I continued to push through, reaching for the voice, willing it to explain more. To tell me who this person was who couldn’t be trusted. As I continued to reach forward, a hand from beneath the water grabbed me, pulling me under in an instant.
I was in two places at once. In reality, I had been pulled under the water of the newly renovated pool, drifting towards the bottom at the deep end as my lungs burned for air. But I was also in between, within a vision the death echo had taken me into.
In the vision, I stood on the edge of the pool, light streaming in through the windows that wrapped around at the top of the ceiling. The sounds of splashing and chatter filled the air. I looked around, finding young kids taking swimming lessons in the shallow end while what looked like teenagers were practicing their dives with a coach nearby. There were parents in the stands, chatting amongst themselves as they waved at their kids who were swimming in different parts of the pool.
Two little boys on the far side of the pool, where no adults were currently watching or nearby, caught my eye. I walked towards them, feeling more like I was gliding rather than walking; the vision taking on a dreamlike haze. As I got closer, I could make out the older boy, maybe 10 years old, softly encouraging his younger brother, most likely 7, to jump into the deep end.
“It’s okay, John,” the older brother continued. “It’s just like the shallow end. You’ll be fine.”

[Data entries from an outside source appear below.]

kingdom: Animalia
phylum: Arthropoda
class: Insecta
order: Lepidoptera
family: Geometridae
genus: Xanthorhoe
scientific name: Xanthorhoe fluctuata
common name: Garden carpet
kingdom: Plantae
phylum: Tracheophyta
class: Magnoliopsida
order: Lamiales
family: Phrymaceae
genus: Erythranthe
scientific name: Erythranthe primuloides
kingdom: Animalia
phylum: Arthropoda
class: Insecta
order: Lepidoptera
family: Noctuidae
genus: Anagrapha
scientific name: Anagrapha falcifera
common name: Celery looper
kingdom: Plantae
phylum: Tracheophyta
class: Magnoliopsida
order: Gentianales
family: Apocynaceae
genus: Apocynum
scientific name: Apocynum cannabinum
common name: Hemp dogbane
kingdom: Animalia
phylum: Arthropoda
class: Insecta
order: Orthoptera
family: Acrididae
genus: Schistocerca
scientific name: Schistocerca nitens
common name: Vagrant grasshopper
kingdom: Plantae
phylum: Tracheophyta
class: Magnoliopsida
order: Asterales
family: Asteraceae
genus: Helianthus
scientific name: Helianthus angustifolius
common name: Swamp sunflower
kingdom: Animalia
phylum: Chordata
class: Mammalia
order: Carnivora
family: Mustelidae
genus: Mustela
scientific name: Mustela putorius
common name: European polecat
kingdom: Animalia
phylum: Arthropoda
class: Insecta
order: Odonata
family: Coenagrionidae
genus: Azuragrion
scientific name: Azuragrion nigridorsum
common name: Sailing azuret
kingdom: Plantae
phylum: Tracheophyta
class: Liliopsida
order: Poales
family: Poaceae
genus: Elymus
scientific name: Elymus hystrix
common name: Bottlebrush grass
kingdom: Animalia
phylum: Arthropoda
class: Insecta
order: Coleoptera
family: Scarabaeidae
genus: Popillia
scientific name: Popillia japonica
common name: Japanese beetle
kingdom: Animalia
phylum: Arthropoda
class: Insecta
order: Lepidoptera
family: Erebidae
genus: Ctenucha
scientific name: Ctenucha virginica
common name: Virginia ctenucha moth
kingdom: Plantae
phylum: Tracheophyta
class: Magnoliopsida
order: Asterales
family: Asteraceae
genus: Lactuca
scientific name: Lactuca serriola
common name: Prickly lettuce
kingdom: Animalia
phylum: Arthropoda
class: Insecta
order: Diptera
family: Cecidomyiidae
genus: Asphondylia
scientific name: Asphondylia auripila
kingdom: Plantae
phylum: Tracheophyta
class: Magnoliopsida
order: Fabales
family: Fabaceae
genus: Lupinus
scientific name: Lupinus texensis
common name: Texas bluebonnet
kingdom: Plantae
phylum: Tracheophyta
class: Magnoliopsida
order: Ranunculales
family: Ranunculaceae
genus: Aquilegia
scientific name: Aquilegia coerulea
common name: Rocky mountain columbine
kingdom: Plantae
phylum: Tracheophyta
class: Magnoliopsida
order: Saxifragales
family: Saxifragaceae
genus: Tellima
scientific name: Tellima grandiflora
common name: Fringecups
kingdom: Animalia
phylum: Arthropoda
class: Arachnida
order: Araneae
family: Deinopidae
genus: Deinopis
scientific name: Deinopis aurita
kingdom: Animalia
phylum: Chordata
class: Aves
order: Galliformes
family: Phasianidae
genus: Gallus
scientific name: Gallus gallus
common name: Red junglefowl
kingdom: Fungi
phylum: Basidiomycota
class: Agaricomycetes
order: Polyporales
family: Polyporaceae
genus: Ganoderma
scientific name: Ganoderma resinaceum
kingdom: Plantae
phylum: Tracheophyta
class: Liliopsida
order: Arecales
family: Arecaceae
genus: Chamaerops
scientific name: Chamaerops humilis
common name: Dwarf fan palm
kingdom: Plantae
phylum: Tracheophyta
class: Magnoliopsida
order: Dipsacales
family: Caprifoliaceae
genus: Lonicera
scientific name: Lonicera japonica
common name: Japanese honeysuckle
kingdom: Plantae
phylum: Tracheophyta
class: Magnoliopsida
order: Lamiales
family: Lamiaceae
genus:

“I’m scared,” John mumbled, moving further away from the edge, looking around for someone to help. “I don’t wanna.”
“Are you a baby or what?” His older brother turned mean. “Just jump and swim to the other side with the ladder. It’s not hard.”
“I’m not a baby,” John quipped, his little face turning red with anger. “I just don’t want to.”
John turned to walk away, most likely to head back towards the shallow section where the other small kids were swimming. But then suddenly, John’s brother grabbed his arm, and it felt like he was grabbing my arm. Suddenly, I was no longer watching the scene unfold, but was in John’s perspective, his little arm burning as his older brother dragged him to the edge.
“No!” we both screamed, fighting with all our strength to get away. Ice-cold fear washed through me as I realized how helpless we were to fight off this older, bigger kid. Without another word, John’s older brother pushed him into the water, his dark green eyes wide with curiosity and fear. We thrashed as we started to sink, screaming out our last breath of air as the panic set in. Lungs filled with chlorine water, burningas we thrashed, trying to break the surface.
I felt another set of familiar arms pulling me up out of the water and as I broke the surface, once again back in my own body in the present with Alaric, I started to cry and shake, coughing up the water that I had inadvertently swallowed. I had not only tapped into a death echo completely, but I watched as a child had been killed. By his own brother. And re-lived the experience with him as if it had happened to me.
Alaric laid me down beside the pool, leaning over me as he brushed my hair from my face, his calloused hands firm yet gentle.
“Mari, look at me. Focus on me.”
I was hyperventilating, trying to get as much air into my lungs as possible. They had just been filled with water. Ifeltit.
“You’re okay,” he continued to whisper gently, taking my ring out of his pocket and slipping it back onto my finger. My eyes finally locked on his dark green orbs, and a shiver rippled through me as an echo of what I had just experienced rushed through me. John’s older brother’s eyes, the eyes of the one who had pushed him in the water, of the ones who had watched him die, were the exact same shade of dark green as Alaric’s.
Chapter Nine
Alaric sat me up as I began to shake, my drenched clothes causing chills to course through me. We were both soaked and breathing heavily as the familiar warming feeling of my ring thrumming against my finger slowly made me feel safe again. The voices had stopped, and I couldn’t see any more of those thread-like lights that were the death echoes still lingering in this place.